This Week on Earth: February 4-11


Hedgehog Plight in the UK

Hedgehog numbers in the United Kingdom have fallen by about 50 percent since 2000. Studies show that the animals are disappearing faster in rural areas, as hedgerows and field margins are lost to farming.

The creation of larger fields has resulted in the loss of hedges, which means fewer nesting sites and less protection for hedgehogs.

BBC reports that the current hedgehog population in England, Wales, and Scotland stands at one million, an alarming drop from 30 million in the 1950s.

However, there is some hope for hedgehogs in urban areas.

David Wembridge, surveys officer for the conservation charity, “People’s Trust for Endangered Species,” stated that there is an indication hedgehog numbers have levelled in the past four years.

People in the UK are encouraged to put out wet cat and dog food for hedgehogs, and providing more hedgerows and scrubby areas for the animals to nest in.


Massive Amounts of Mercury Discovered in Permafrost

We’ve known for a while that the Arctic permafrost, when thawed, releases carbon which exacerbates climate change, but researchers have discovered another effect that is potentially very dangerous. This thick frozen layer of soil also contains a large reserve of mercury that could be released, in addition to the carbon.

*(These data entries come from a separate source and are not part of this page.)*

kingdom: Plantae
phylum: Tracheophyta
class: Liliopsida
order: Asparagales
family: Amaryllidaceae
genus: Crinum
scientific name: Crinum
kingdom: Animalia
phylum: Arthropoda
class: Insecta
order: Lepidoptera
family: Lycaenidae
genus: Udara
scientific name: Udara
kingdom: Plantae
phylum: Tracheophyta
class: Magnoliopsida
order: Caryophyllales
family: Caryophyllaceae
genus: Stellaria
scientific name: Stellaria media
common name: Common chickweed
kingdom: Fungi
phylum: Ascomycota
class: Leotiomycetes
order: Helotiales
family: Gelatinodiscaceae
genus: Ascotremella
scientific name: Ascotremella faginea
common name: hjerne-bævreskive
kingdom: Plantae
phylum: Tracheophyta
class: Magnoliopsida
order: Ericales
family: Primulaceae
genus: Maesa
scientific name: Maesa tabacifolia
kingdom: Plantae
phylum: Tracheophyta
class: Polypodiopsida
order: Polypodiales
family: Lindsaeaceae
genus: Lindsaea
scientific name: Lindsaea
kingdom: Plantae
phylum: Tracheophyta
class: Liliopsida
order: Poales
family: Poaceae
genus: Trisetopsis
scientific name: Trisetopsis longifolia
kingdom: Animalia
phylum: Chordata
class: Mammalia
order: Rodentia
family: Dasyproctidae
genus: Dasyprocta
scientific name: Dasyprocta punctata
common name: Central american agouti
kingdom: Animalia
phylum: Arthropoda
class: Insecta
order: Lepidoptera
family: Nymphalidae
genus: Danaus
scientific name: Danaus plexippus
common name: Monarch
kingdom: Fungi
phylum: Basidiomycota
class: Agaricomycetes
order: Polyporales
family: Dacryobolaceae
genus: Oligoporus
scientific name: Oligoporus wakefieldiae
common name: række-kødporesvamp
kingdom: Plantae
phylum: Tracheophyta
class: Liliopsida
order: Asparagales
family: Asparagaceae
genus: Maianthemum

The Scientific American reported study results that show the Arctic permafrost holds about 793 gigagrams of mercury, the equivalent of about 23 Olympic swimming pools. This, combined with the amount of mercury stored in the active layer of soil above the permafrost, adds up to a total of 1,656 gigagrams.

Between 20 and 99 percent of the near surface permafrost is predicted to thaw by 2100. The effects of this thawing are extreme.

The mercury could be washed into the Arctic Ocean and circulate throughout the global marine system or it could escape into the atmosphere and then travel to other parts of the planet. Either way, mercury can be converted into a toxic form dangerous to most living things.

Experts like Noelle Selin, an associate professor at Massachusetts Institute of Technology, agree, saying this is proof that climate change succeeds in making a lot of other environmental issues much worse.


Rainfall Brings Hope to Cape Town Residents

This past Friday, the residents of Cape Town, South Africa, rejoiced when the forecasts proved true and rain fell.

The drought-hit city has been trying to conserve water every chance they can get. In January, local authorities cut residents’ water allowance to 50 liters per day. This is enough for a short shower and one toilet flush each day, and just one load of laundry a week.

People took Friday’s rainfall as a chance to store some extra water for day-to-day activities.

However, it is unlikely Cape Town has seen the last of their water struggles-- there is still a very real chance the city will run out of water.

Although “Day Zero” has been moved to May 11 from its previous projected date in April, this was not caused by the rainfall, but by farmers around the city using less water.